While liberal Jewish leaders who live comfortably in places like Potomac, Md., and Scarsdale, N.Y., were pressuring the Israeli ambassador, patriotic young Israeli pilots were risking their lives to eliminate Nasrallah. It’s worth recalling that Nasrallah’s victims have included many Diaspora Jews—as, for example, in the bombing of the Jewish community center in Argentina in July 1994, killing 85 people and wounding more than 300 others.

So in a very real sense, the elimination of the Hezbollah leader helped protect the lives of the very Jews who spent that day pressuring Israel.

How did the American Jewish left react to Israel bombing Hezbollah’s headquarters in Beirut? Not with messages of support. Instead, with silence—or worse.

Americans for Peace Now and the U.S. Labor Zionists were silent.
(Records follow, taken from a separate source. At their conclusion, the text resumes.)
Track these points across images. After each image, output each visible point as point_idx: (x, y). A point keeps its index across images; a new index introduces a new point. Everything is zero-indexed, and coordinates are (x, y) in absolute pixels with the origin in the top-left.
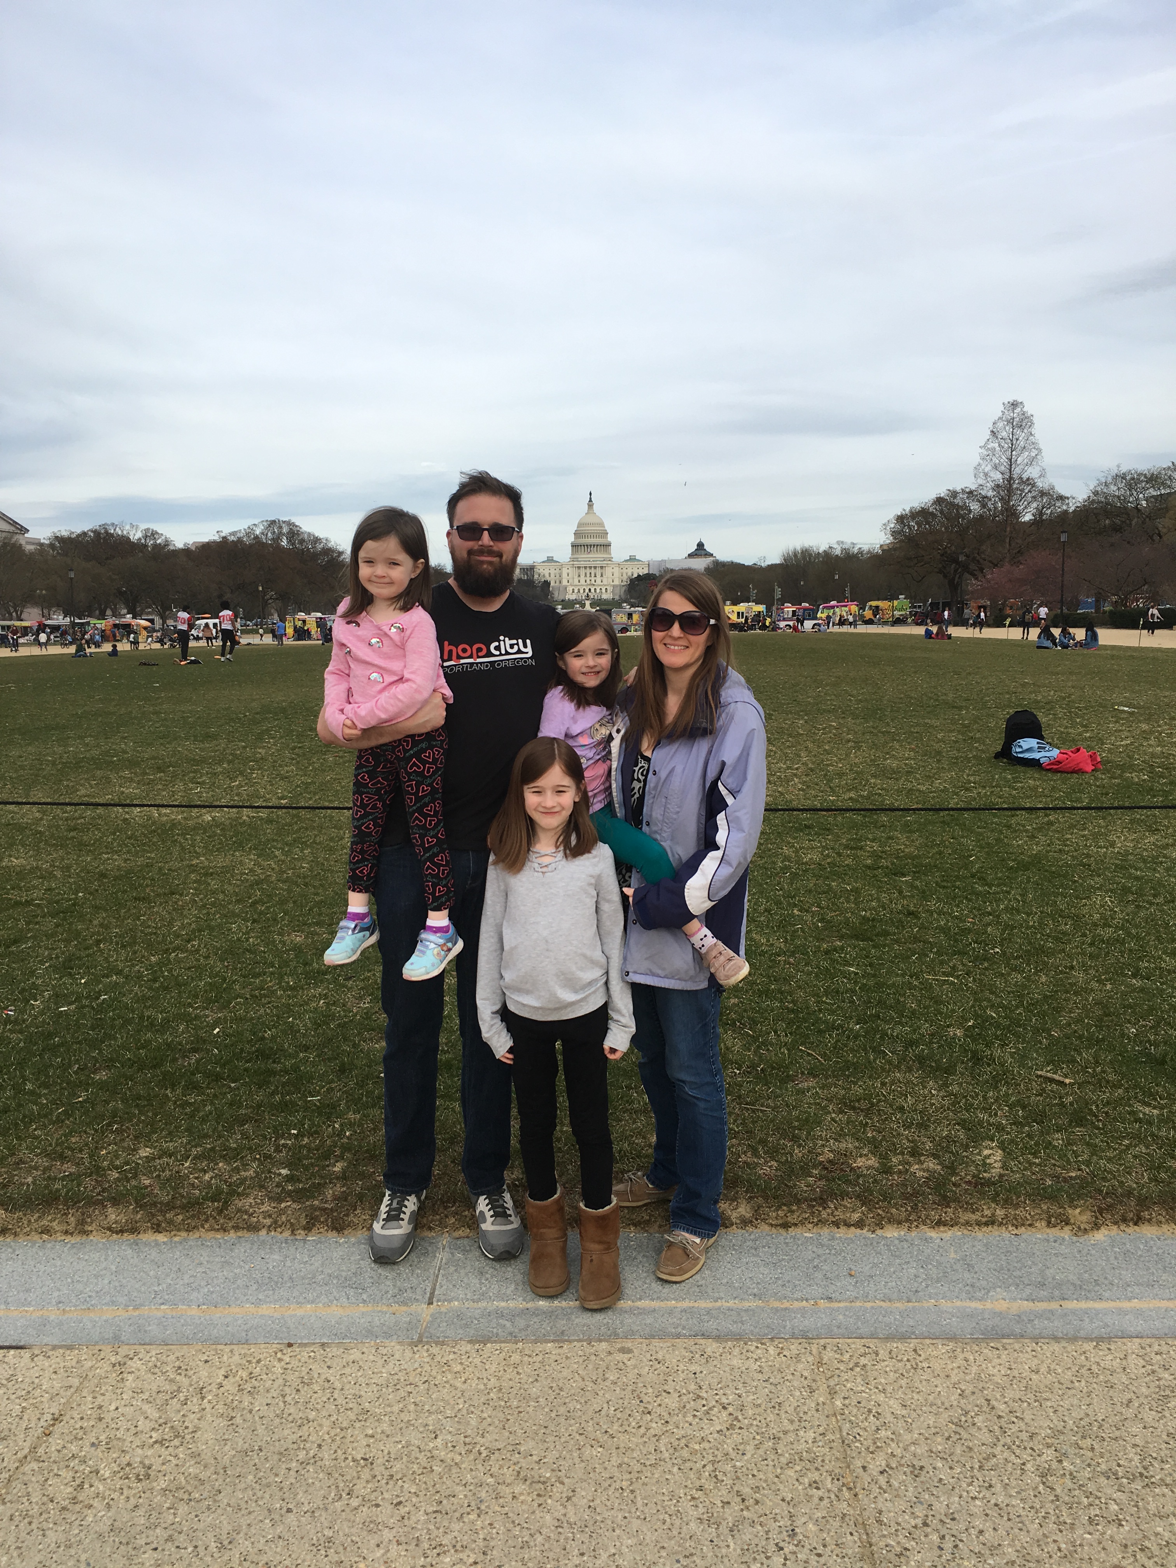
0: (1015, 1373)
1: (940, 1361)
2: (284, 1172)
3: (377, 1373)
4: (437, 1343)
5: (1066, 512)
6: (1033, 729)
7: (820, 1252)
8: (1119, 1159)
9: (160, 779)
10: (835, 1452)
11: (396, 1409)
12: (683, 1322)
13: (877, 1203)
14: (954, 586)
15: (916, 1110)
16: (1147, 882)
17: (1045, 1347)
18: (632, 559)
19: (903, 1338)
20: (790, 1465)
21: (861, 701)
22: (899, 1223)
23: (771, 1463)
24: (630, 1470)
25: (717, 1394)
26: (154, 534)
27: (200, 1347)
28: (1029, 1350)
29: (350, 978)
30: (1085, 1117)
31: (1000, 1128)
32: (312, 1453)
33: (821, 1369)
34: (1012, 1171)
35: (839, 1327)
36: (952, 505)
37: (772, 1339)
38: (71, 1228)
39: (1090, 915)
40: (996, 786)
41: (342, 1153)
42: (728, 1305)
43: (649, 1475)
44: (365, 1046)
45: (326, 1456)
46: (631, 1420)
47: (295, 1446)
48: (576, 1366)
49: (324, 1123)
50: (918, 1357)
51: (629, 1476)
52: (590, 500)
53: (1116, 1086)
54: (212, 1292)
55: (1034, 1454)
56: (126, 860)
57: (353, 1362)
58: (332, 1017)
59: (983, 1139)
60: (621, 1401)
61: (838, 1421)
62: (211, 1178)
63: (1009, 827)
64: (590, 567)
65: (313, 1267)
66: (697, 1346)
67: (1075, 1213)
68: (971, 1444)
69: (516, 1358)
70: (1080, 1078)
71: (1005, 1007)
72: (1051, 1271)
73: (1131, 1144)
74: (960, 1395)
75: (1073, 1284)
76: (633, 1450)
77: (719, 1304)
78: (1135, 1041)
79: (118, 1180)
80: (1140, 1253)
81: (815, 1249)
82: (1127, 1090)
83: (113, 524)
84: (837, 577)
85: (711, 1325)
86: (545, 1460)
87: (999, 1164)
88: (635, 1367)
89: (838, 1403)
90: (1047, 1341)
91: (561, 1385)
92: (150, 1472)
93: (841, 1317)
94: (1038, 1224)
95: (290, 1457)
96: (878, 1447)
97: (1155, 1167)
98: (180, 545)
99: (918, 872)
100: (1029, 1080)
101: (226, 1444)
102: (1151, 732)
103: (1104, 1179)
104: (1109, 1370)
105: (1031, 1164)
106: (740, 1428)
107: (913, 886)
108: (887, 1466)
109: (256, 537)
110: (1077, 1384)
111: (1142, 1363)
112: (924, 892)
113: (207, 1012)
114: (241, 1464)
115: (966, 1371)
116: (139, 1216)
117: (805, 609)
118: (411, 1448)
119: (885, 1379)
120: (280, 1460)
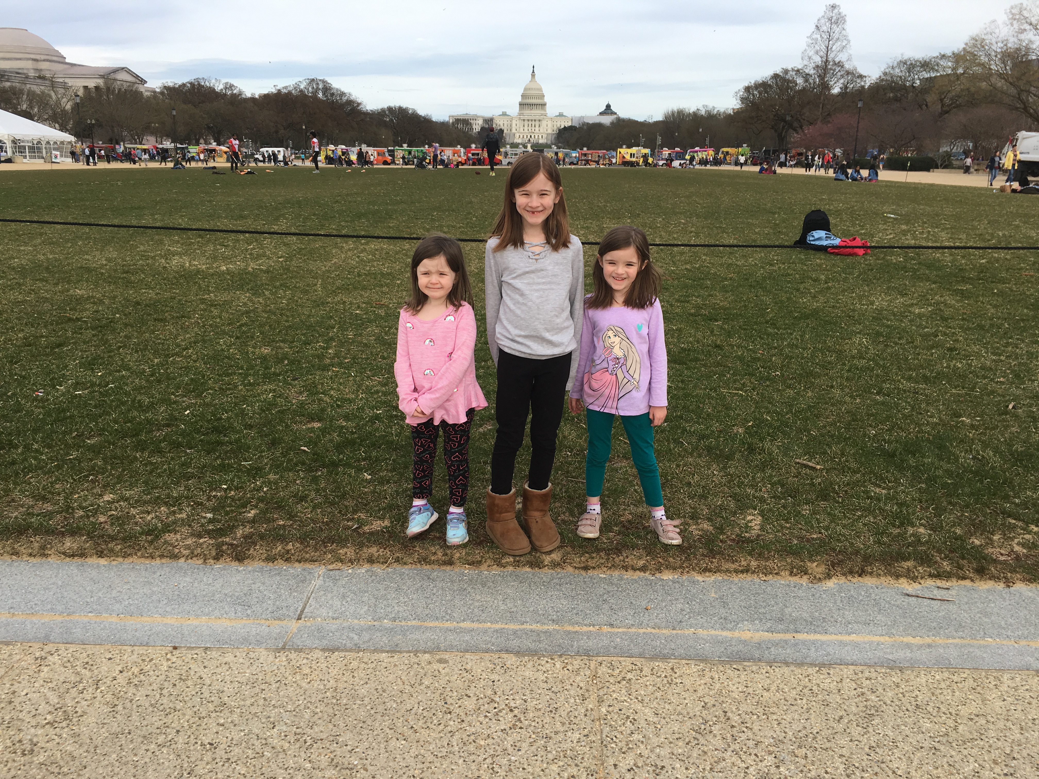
0: (750, 690)
1: (692, 678)
2: (209, 515)
3: (241, 673)
4: (296, 650)
5: (863, 87)
6: (825, 226)
7: (610, 589)
8: (852, 526)
9: (198, 242)
10: (594, 751)
11: (248, 703)
12: (493, 640)
13: (659, 554)
14: (782, 139)
15: (700, 485)
16: (895, 329)
17: (777, 670)
18: (561, 115)
19: (665, 658)
20: (555, 761)
21: (705, 207)
22: (675, 569)
23: (540, 759)
24: (423, 760)
25: (507, 699)
26: (232, 86)
27: (110, 647)
28: (764, 671)
29: (297, 379)
30: (829, 494)
31: (762, 500)
32: (170, 737)
33: (595, 682)
34: (768, 533)
35: (615, 648)
36: (784, 80)
37: (561, 656)
38: (35, 552)
39: (850, 350)
40: (792, 263)
41: (257, 503)
42: (531, 627)
43: (438, 765)
44: (295, 427)
45: (181, 741)
46: (434, 718)
47: (158, 731)
48: (401, 672)
49: (249, 481)
50: (673, 675)
51: (422, 766)
52: (533, 72)
53: (855, 472)
54: (131, 605)
55: (757, 760)
56: (157, 294)
57: (226, 664)
58: (276, 405)
59: (748, 508)
60: (430, 702)
61: (601, 725)
62: (153, 518)
63: (798, 290)
64: (532, 120)
65: (214, 588)
66: (500, 660)
67: (812, 566)
68: (706, 749)
69: (355, 664)
70: (829, 465)
71: (778, 413)
72: (789, 609)
73: (862, 515)
74: (703, 707)
75: (805, 620)
76: (430, 743)
77: (523, 627)
78: (873, 439)
79: (81, 517)
80: (861, 598)
81: (606, 587)
82: (864, 475)
83: (203, 78)
84: (701, 130)
85: (515, 643)
86: (357, 750)
87: (758, 527)
88: (447, 674)
89: (604, 710)
90: (779, 665)
91: (385, 687)
92: (35, 748)
93: (618, 640)
94: (782, 573)
95: (151, 740)
96: (629, 748)
97: (879, 533)
98: (249, 95)
99: (727, 319)
100: (790, 465)
101: (103, 727)
102: (909, 231)
103: (839, 540)
104: (826, 691)
105: (782, 527)
106: (521, 728)
107: (722, 328)
108: (635, 765)
109: (301, 91)
110: (799, 701)
111: (855, 686)
112: (729, 332)
113: (185, 399)
114: (110, 744)
115: (711, 687)
116: (88, 545)
117: (677, 152)
118: (250, 736)
119: (645, 691)
120: (142, 742)
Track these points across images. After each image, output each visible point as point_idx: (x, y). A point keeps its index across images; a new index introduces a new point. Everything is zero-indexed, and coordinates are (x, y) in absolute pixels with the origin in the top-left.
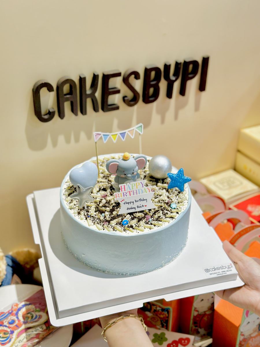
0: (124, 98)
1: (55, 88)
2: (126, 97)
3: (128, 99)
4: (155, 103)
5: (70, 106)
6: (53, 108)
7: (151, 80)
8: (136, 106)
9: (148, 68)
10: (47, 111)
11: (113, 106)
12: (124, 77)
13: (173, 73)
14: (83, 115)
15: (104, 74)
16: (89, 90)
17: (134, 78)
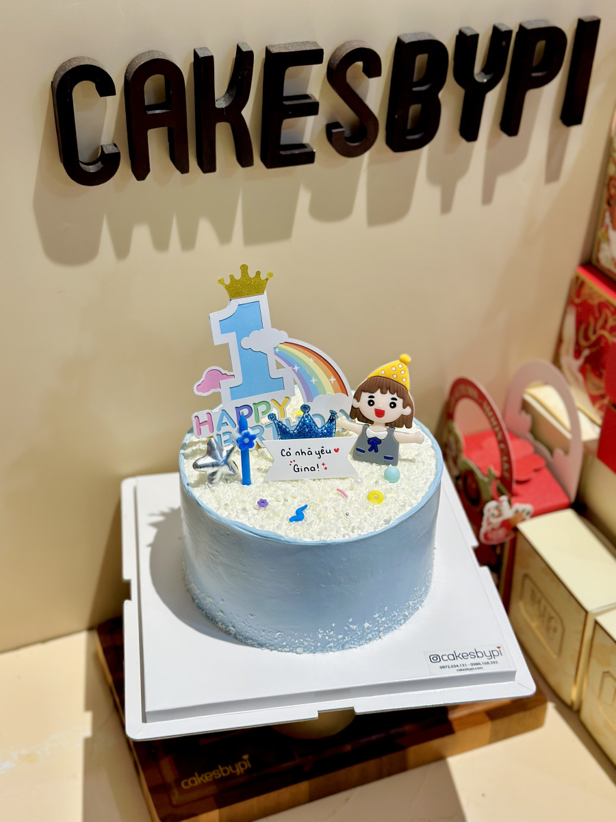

J Street’s president complained that the strike would “put millions more people in the region in danger” and is “exactly the opposite of what President [Joe] Biden had been working toward.” The group seems to enjoy pitting America against Israel. And so, J Streeters must have been disappointed when Biden praised the Beirut bombing as “a measure of justice.”

The response of the American Jewish left to other recent Israeli counter-terror actions was similarly tone-deaf. When Israel eliminated the mass murder Ismail Haniyeh in Tehran in July, J Street announced that it was “extremely alarmed by the steep rise in tensions in the Middle East” and called on Washington to put pressure on Israel “at lightning speed.”

Partners for Progressive Israel—the American supporters of the Meretz Party in Israel—responded to the elimination of Haniyeh by retweeting an article accusing Israel’s leaders of endangering the hostages in Gaza.

Think about that. Israel knocks out one of the leaders of the group that slaughtered, tortured and raped 1,200 Israelis, including dozens of Americans, and all that these “progressive” American Jews can do is look for a way to point an accusing finger at Israel.

It used to be that despite the various political differences among American Jewish organizations, they would at least unite when Israel was fighting for its life. And the vast majority of Jews in America are indeed united in support of Israel. But a small, noisy faction on the left has broken ranks. They seem to be incapable of sharing the satisfaction of the Jewish people at the defeat of our enemies. All they can do is criticize, complain and pressure Israel.

In doing so, they have relegated themselves to the margins of Jewish life and increasingly made themselves irrelevant to the Jewish future.